→ Brief 1: In the interview account below, how long does each campus interview last?

Amazon recruited on campus at UMass over last fall and I was lucky enough to snag a spot after running into them at the career fair. The rep at the table quizzed me on some generic stuff, recording my answers (what is the algorithmic complexity of the best comparison sort?) on the back of my resume.
The interviews are done over several days by 4 interviewers on campus. Each one lasts about 45 minutes. In the first interview, I am randomly assigned to one of the interviewers. I was not asked very challenging questions, but we briefly went over my resume and he described his engineering department and product.
Then:
- Write the 'merge' function in mergesort. This needs to be linear time, and it is basically the only thing I needed to nail. He is also checking to see how familiar I am with coding; I am only given pen and paper to sketch out the algorithm.
- Describe a tree and write a few traversal methods. Find the least common ancestor of two nodes.
- The tricky one: Given an array of integers and another integer X, find if a pair in the array sums to X. This is actually a modified subset-sum problem, but it can be reduced to polynomial time by using a hash. My experience at every single company I've interviewed with is that a hash can be assumed to operate in O(1) worst-case time, even though it is not true in theory. The algorithm involves checking for the existence of a “complimentary” number stored in a hash for any given number in the array; if it exists then a solution exists. If not, add the number to the hash and check the next number.
I got a call later that evening inviting me back to the second round of interviews (all 3 of them). At this point it is obvious the first acts essentially as a screener. The next day, another interviewer repeated the process, talking about his product and gently bashing Microsoft (a former employer). I had to talk about the difference between a linked list and an array, and when I might use one over the other. For some reason the topic wandered over to the trie data structure, and the interviewer asked if this was something regularly taught at UMass, because it was a generally exotic structure. I answered no, since in fact I simply stumbled on it the day before while comparing notes with other interviewees!

[Data excerpts]
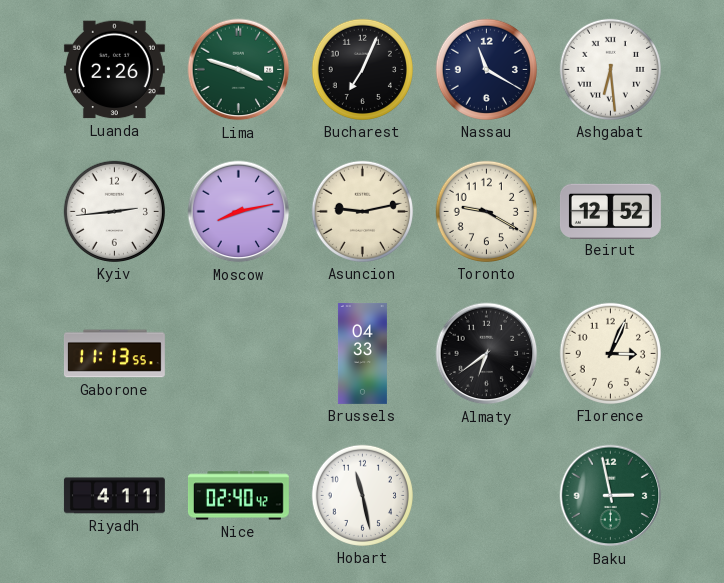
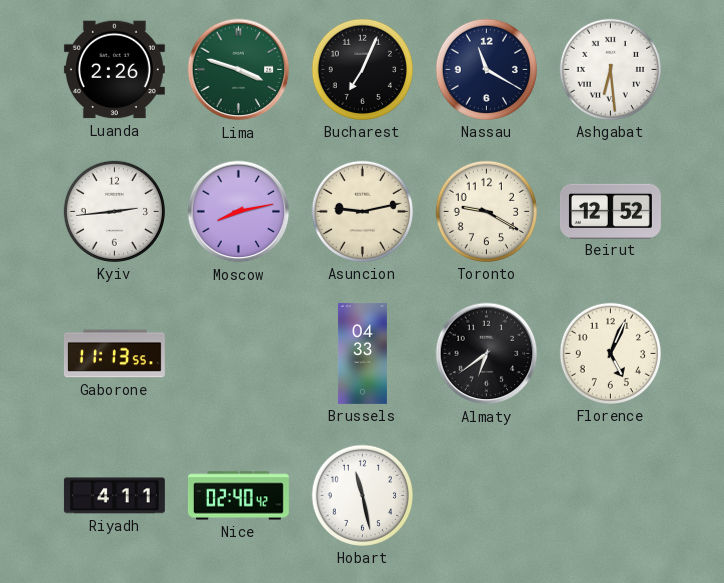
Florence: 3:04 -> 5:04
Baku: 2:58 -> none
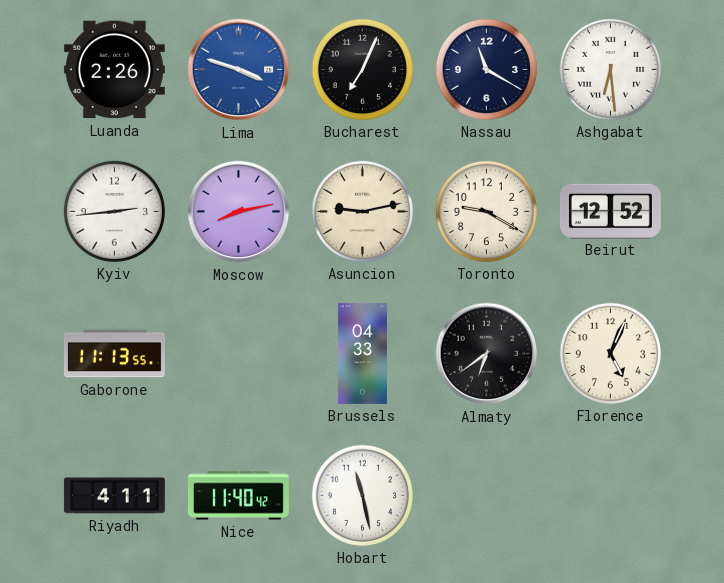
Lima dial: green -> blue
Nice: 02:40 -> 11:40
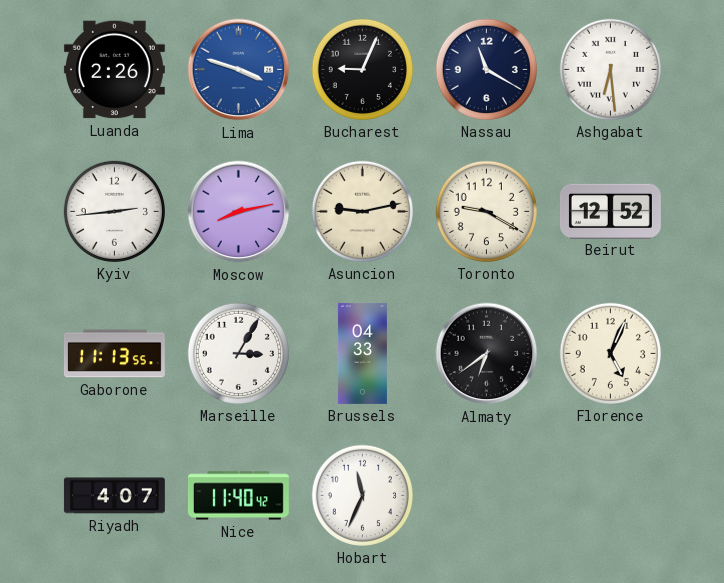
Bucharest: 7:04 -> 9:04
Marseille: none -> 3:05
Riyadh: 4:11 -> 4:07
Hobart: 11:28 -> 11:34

→ Brief 2: Reproduce every line of the clock wall rows above character for character, leaving out the pictures.

→ Written reply 1: About 45 minutes.

→ Written reply 2:
Florence: 3:04 -> 5:04
Baku: 2:58 -> none
Lima dial: green -> blue
Nice: 02:40 -> 11:40
Bucharest: 7:04 -> 9:04
Marseille: none -> 3:05
Riyadh: 4:11 -> 4:07
Hobart: 11:28 -> 11:34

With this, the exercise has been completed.